Researchers based in the UK, Portugal and the Netherlands are urging the EU to commit to and fast track a framework directive on energy efficiency for household appliances. The researchers believe such legislation would save 6.5 million tonnes of CO2 emissions by 2020.


“There has been a little bit of talk about a directive recently, but there does tend to be an underestimation of what action on household emissions is possible,” Tina Fawcett, of Oxford University’s Environmental Change Institute (EIC) and one of the authors of the study, told edie.

EIC – working with Ecofys in the Netherlands and ISR in Portugal – has published Lower Carbon Futures for European Households in order to spell out the carbon savings that would result from increased efficiency for lights, appliances and water heating.

The researchers conclude that if the EU moves quickly to set improved energy efficiency standards for appliances and to encourage fuel switching (from electricity and liquid petroleum gas to natural gas) the impacts on Europe’s overall CO2 emissions would be important. “As there is likely to be a 14% gap between the growth in emissions and the EU Kyoto commitment, these savings would make an important contribution,” says the report.

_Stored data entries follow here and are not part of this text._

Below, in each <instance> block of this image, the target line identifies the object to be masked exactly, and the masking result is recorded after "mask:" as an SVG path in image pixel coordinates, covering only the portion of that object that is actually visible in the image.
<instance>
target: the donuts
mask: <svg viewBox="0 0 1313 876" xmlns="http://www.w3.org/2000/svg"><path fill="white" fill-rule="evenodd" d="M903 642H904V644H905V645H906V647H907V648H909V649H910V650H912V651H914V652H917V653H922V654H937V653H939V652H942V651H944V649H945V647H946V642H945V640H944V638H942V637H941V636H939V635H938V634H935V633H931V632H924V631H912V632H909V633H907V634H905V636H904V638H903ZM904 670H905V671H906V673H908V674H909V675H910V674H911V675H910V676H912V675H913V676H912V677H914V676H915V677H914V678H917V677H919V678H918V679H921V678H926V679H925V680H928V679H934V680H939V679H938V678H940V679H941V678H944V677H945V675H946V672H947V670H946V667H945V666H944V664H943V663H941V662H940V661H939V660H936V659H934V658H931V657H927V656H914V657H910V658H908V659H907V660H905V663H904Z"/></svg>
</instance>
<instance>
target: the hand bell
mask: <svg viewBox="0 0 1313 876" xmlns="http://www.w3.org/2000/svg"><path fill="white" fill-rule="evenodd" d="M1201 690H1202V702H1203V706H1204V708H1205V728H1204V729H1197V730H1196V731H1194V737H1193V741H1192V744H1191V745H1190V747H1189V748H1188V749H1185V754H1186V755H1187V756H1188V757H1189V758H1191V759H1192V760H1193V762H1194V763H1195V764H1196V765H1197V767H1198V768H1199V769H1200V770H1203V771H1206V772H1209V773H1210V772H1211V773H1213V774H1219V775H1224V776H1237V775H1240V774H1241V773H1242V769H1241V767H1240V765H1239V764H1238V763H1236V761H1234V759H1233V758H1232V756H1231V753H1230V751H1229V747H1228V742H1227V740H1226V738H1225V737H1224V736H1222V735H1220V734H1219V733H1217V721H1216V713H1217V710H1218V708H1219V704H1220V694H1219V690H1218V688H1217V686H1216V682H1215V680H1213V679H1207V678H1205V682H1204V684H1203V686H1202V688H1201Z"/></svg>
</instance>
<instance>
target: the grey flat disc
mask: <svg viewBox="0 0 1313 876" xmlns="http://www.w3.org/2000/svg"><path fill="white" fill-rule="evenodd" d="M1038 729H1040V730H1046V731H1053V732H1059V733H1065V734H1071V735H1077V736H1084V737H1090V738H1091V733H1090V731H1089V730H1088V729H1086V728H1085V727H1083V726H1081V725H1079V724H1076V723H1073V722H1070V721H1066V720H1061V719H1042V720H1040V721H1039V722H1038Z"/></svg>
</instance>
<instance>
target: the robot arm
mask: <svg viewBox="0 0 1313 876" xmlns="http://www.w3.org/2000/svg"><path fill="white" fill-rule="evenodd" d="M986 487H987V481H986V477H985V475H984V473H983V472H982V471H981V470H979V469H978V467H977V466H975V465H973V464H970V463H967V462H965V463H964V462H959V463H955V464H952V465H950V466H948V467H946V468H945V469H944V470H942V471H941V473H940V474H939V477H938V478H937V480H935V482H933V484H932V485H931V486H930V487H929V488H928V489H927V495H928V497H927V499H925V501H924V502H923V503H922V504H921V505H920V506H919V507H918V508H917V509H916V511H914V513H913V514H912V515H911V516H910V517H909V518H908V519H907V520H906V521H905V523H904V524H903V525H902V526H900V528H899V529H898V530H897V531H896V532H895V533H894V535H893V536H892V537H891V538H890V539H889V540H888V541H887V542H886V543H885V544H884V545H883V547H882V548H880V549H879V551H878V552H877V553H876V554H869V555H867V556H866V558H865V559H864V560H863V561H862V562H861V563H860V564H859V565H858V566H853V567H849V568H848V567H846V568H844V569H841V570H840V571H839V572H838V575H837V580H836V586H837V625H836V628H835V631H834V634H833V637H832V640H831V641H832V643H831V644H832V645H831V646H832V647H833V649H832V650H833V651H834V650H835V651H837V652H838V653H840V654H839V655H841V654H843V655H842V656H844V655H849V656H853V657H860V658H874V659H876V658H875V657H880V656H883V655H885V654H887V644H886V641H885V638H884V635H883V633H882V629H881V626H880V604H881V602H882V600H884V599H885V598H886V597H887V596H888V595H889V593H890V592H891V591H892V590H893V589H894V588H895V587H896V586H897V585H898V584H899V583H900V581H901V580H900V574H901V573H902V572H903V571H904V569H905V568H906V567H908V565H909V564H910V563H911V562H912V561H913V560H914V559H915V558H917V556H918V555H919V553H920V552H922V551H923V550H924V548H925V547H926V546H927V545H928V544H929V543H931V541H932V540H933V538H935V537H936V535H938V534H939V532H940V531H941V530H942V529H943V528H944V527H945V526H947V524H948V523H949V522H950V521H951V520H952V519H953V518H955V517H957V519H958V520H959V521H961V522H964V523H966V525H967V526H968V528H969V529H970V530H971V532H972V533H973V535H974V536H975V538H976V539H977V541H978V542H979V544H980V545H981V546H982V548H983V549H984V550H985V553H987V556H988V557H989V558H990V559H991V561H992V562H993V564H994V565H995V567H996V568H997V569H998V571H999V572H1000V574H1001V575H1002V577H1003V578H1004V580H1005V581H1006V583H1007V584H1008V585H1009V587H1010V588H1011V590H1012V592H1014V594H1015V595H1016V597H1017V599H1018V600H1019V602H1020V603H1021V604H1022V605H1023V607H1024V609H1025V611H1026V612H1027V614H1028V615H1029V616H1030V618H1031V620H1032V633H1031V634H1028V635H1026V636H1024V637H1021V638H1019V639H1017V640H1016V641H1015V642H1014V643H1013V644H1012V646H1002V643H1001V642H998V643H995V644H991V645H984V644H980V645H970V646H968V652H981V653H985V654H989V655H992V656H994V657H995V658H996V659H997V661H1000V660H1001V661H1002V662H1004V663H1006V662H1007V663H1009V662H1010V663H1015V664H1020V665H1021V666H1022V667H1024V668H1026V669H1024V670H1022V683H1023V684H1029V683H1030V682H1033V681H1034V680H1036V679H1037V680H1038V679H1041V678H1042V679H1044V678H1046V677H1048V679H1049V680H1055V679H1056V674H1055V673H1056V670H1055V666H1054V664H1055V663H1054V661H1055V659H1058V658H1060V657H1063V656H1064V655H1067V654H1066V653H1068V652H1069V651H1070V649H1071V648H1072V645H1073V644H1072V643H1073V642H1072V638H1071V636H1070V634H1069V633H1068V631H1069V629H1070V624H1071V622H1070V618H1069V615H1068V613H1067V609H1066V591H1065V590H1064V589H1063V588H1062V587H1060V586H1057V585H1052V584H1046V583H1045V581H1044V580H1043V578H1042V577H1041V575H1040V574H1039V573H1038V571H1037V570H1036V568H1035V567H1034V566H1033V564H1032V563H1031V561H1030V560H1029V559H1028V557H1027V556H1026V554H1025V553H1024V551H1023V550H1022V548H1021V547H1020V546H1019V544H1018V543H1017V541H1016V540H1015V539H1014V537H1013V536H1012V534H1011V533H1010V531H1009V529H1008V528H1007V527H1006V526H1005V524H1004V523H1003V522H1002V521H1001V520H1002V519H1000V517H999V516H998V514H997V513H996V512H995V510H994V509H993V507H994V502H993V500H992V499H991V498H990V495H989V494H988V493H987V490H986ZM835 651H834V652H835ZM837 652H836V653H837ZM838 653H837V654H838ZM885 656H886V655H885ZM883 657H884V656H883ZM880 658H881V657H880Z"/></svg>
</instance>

Delays in setting EU-wide policy will only make meeting Kyoto targets more difficult, says the report, using UK figures as an example: “In 1997, calculations for electrical lights and appliances in the UK established a potential of 2.7 million tonnes of CO2 by 2010 given immediate action. Two years have passed in which firm EU action has not been taken and the savings available from this sector are now only two million tonnes of CO2 by 2010.”

Fawcett argues that minimum standards for energy efficiency in appliances is a simple policy option that is guaranteed to have a positive impact on emissions without increasing the cost of appliances. The technology is available, she says, and as long as industry is given enough notice it can incorporate improved efficiency targets into production without raising the price of products.